- Task prompt -
In the data below, find each line containing the string "status" and return it.

Content starts

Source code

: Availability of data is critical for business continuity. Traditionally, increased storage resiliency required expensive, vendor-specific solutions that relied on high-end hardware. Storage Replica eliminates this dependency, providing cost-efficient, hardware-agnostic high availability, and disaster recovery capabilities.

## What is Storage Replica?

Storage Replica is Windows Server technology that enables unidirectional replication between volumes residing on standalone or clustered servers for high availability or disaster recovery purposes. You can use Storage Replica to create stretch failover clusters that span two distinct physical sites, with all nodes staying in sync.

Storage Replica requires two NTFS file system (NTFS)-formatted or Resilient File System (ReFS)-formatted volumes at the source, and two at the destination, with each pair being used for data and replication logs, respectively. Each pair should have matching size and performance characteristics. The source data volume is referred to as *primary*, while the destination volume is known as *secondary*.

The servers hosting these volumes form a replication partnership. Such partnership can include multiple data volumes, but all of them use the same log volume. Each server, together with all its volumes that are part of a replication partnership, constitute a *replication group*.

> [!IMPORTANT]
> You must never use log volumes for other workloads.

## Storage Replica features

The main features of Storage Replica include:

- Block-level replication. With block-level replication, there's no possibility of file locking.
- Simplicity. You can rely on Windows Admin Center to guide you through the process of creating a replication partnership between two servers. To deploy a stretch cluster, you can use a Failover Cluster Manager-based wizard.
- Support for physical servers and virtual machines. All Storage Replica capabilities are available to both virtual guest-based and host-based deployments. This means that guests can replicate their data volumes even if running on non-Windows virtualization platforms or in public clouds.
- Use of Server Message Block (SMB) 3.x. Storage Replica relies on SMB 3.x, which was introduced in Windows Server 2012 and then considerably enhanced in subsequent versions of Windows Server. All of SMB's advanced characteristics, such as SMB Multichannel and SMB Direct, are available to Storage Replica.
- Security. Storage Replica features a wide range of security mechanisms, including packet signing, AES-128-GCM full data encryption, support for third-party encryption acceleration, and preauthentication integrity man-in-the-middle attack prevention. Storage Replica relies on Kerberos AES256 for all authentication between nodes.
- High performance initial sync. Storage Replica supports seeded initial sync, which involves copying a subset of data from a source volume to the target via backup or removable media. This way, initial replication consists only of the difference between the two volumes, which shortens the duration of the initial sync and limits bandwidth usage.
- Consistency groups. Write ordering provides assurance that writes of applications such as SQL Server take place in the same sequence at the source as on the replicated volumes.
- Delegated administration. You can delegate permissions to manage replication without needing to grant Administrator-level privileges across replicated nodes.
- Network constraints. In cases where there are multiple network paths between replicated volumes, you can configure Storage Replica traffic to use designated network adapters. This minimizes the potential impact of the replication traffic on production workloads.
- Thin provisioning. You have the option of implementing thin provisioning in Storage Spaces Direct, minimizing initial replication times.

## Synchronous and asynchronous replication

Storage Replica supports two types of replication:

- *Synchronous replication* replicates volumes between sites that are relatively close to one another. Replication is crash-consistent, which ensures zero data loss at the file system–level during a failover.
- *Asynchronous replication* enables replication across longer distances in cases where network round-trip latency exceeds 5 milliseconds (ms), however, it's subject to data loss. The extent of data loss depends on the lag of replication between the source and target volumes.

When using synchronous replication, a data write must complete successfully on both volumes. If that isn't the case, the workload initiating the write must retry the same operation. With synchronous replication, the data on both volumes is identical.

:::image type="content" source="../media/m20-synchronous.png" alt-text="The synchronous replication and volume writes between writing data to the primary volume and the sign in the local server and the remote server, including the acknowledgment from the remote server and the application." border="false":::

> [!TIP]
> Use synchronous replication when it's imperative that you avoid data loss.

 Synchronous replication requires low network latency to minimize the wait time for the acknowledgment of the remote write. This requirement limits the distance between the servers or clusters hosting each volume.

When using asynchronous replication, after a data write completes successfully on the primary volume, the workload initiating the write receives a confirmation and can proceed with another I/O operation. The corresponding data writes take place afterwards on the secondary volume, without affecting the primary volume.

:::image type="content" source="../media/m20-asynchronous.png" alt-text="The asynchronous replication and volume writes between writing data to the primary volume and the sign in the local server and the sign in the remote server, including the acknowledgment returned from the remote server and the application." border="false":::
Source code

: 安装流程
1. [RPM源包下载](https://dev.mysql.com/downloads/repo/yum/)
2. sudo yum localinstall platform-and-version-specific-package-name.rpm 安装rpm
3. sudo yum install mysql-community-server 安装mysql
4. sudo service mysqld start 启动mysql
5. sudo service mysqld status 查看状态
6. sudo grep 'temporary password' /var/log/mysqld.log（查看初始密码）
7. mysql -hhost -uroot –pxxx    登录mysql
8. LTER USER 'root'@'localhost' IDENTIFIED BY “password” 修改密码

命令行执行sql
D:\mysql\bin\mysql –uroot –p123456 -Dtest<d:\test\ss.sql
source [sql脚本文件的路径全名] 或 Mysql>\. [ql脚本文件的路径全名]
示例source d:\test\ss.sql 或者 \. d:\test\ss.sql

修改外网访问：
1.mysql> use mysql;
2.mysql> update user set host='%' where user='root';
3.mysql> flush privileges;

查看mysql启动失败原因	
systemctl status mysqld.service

Content ends

- Finished exercise -
5. sudo service mysqld status 查看状态
systemctl status mysqld.service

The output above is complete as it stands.